The screen for posting a question in Live QnA

I Have Subjected Myself to the Mercy of Pagerank

Last week, I wrote an introduction to the talk I’m going to give at CHI. It’s about the creation of archival quality knowledge in the world through social discourse in Q&A sites.

The intro that I wrote depends on Google search results. Before an interaction, there were no good search results; after the interaction the results had greatly improved. In particular, I’m using an example from Ask Metafilter where I wish to learn about the search string fix hydraulic chair. When I wrote the intro, Google search results looked like this (the relevant link appears third in the list):

Original Google search results, from last week

Original Google search results, from last week. The third hit (indented) is the link of interest for the purposes of my talk.

Today, Google doesn’t have any results for the queries fix hydraulic chair, fix hydraulic chair site:metafilter.com or even fix hydraulic chair pneumatic cylinder site:metafilter.com.  Where have you gone, my precious example? (I note that Yahoo lists it as the top hit, but nobody I know uses Yahoo search.)

I think I’m going to persist with my example – it’s too much work to revisit the entire intro simply because some quirk of PageRank has determined that this post is in fact not worth indexing. Perhaps my link in this post will restore it to its former glory?

Facts or Friends? at CHI 2009

I wrote a paper this past fall that I hope you will read and enjoy.  I welcome feedback.

Facts or Friends? Distinguishing Informational and Conversational Questions in Social Q&A Sites (pdf)

The abstract:

Tens of thousands of questions are asked and answered every day on social question and answer (Q&A) Web sites such as Yahoo Answers. While these sites generate an enormous volume of searchable data, the problem of determining which questions and answers are archival quality has grown. One major component of this problem is the prevalence of conversational questions, identified both by Q&A sites and academic literature as questions that are intended simply to start discussion. For example, a conversational question such as “do you believe in evolution?” might successfully engage users in discussion, but probably will not yield a useful web page for users searching for information about evolution.
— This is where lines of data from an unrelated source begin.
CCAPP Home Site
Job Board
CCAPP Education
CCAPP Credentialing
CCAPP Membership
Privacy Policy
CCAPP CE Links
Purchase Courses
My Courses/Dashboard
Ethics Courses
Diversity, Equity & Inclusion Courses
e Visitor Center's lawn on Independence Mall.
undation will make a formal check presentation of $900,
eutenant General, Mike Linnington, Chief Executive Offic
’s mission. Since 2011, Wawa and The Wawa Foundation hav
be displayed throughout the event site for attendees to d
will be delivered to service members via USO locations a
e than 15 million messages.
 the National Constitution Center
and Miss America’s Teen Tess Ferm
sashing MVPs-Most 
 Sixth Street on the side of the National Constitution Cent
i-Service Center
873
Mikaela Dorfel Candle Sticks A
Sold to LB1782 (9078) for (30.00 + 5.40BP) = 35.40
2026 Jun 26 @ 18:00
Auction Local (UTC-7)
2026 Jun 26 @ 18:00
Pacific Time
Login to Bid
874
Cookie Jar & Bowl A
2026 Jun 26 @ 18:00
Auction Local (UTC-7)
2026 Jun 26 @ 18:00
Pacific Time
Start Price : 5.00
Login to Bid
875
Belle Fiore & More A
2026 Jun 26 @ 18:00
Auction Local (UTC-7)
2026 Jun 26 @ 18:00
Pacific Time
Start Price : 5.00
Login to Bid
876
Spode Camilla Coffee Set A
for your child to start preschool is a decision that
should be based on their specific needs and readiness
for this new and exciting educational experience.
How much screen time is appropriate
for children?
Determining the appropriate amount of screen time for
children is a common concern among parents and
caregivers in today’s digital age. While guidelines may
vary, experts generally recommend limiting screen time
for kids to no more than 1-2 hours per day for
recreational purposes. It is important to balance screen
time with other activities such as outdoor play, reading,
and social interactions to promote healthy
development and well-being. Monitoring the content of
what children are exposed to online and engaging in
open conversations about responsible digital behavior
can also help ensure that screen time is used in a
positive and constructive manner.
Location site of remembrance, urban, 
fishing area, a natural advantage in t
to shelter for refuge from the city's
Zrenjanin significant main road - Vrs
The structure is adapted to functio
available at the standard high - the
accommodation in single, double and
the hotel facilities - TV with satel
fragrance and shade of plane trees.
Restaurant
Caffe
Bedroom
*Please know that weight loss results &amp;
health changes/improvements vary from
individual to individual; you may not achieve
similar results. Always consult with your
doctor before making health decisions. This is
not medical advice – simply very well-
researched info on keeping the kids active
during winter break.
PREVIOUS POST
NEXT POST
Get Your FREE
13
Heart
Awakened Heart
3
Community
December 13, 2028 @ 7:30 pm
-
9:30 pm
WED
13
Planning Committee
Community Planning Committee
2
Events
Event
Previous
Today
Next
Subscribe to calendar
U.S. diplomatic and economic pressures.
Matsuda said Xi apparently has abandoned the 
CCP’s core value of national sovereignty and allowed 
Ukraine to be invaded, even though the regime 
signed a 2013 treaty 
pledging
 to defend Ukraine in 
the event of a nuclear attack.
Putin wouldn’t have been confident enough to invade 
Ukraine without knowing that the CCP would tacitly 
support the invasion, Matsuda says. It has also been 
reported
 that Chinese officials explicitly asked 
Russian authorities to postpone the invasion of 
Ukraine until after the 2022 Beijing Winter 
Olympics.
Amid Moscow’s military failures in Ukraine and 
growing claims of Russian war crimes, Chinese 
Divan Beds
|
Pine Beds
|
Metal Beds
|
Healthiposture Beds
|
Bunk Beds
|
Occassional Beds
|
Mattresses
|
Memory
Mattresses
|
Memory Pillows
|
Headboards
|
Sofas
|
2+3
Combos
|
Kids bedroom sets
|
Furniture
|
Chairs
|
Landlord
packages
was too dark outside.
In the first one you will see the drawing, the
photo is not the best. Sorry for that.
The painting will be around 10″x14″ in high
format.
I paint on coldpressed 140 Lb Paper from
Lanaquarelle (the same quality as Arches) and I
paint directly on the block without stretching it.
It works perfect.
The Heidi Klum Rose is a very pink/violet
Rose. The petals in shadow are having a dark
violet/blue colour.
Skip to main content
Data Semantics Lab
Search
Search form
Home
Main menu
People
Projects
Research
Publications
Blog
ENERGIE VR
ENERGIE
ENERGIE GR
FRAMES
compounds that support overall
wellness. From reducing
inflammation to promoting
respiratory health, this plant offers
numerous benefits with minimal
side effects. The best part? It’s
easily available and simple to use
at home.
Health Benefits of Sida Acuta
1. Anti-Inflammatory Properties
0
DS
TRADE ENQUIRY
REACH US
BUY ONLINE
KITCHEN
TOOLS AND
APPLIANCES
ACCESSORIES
Using data from three popular Q&A sites, we confirm that humans can reliably distinguish between these conversational questions and other informational questions, and present evidence that conversational questions typically have much lower potential archival value than informational questions. Further, we explore the use of machine learning techniques to automatically classify questions as conversational or informational, learning in the process about categorical, linguistic, and social differences between different question types. Our algorithms approach human performance, attaining 89.7% classification accuracy in our experiments.

I wrote this paper with Daniel Moy, an undergraduate at the University of Minnesota, and Joe Konstan, my advisor.  Also, many of you (my friends and colleagues) helped this research by coding data – thanks!

This paper will be published in the proceedings of CHI 2009, and is currently nominated for a best paper award, which is a real honor.  Also of note is the fact that our Q&A paper at last year’s CHI conference was wedged in a session with a medley of completely unrelated work (e.g., public interactive displays).  This year, Q&A has it’s own session with some outstanding researchers.

Voting Systems Research

I just saw a piece over at Stack overflow’s blog, called Vote Fraud and You – Blog – Stack Overflow.  Stack overflow is a Q&A site geared towards programming.  I think it’s a high-quality site, with many wiki-like features.  It’s designed more for the creation of archival quality information than for ephemeral Q&A (see Yahoo Answers).

This post reminds me that voting systems are still poorly understood, and a rich research area.  For example, the article discusses the development of technology that automatically detects “revenge voting patterns”.  Very cool.  However, I’m sad that most of this work appears to be happing (for the time being) in industry, where it’s harder for the rest of us to learn from these innovations.

Researchers: let’s see more work on voting systems!  If I build a points system into my community site, how should it work?